> GIVEN ENTRIES
__________

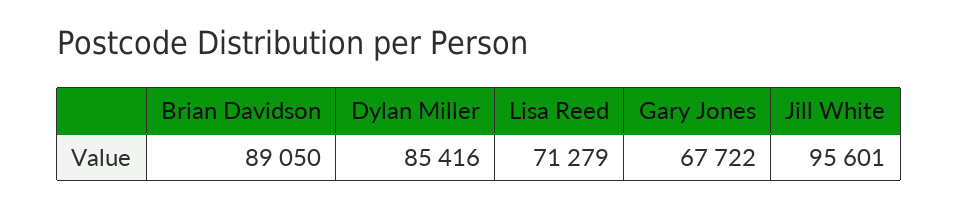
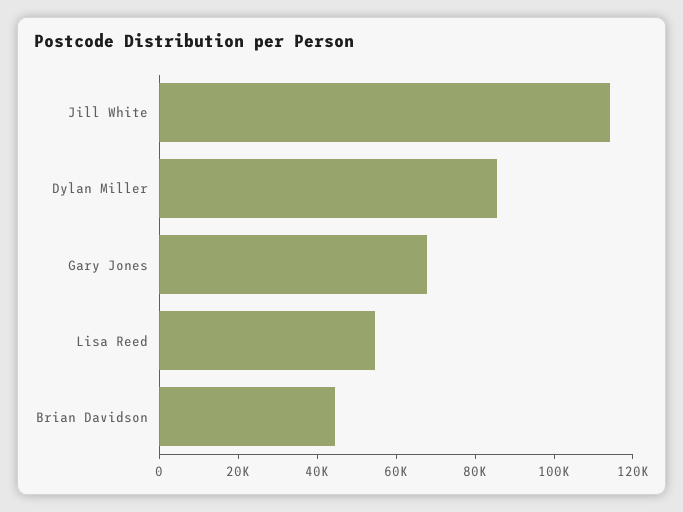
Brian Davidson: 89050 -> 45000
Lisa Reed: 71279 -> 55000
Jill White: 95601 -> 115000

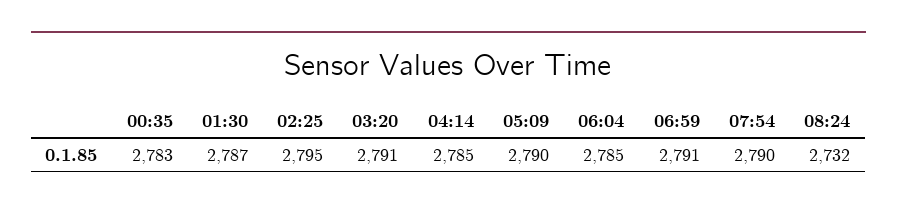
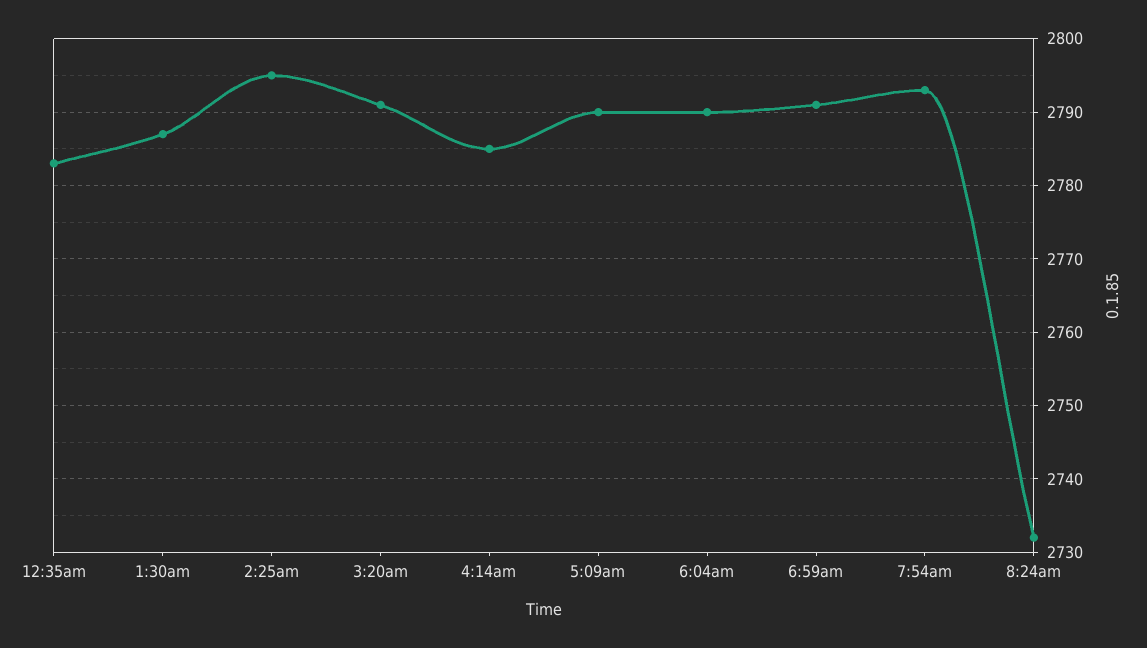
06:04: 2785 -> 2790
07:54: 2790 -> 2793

__________

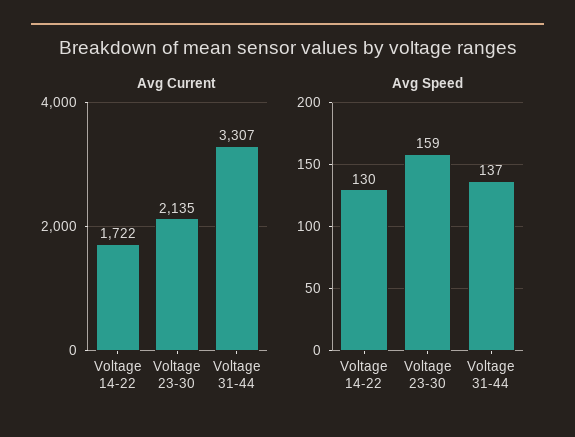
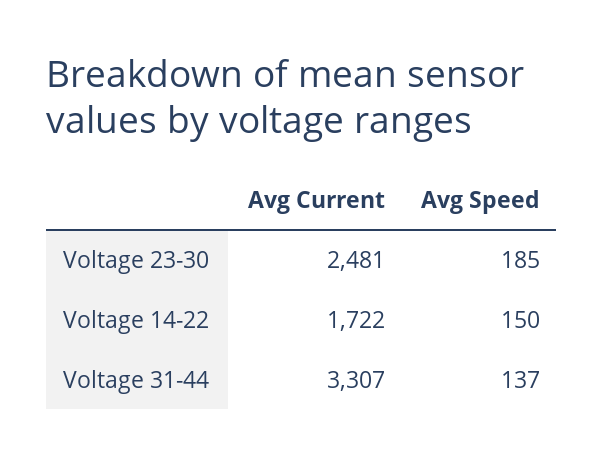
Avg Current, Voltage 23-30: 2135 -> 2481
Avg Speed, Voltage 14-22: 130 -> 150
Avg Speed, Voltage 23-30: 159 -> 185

__________

> PROBLEM
Leave the pictures out, and transcribe exactly the lines above starting at the one that contains "Brian Davidson: 89050 -> 45000" and ending at the one that contains "07:54: 2790 -> 2793".

> RESPONSE FOR THIS EXERCISE
Brian Davidson: 89050 -> 45000
Lisa Reed: 71279 -> 55000
Jill White: 95601 -> 115000

06:04: 2785 -> 2790
07:54: 2790 -> 2793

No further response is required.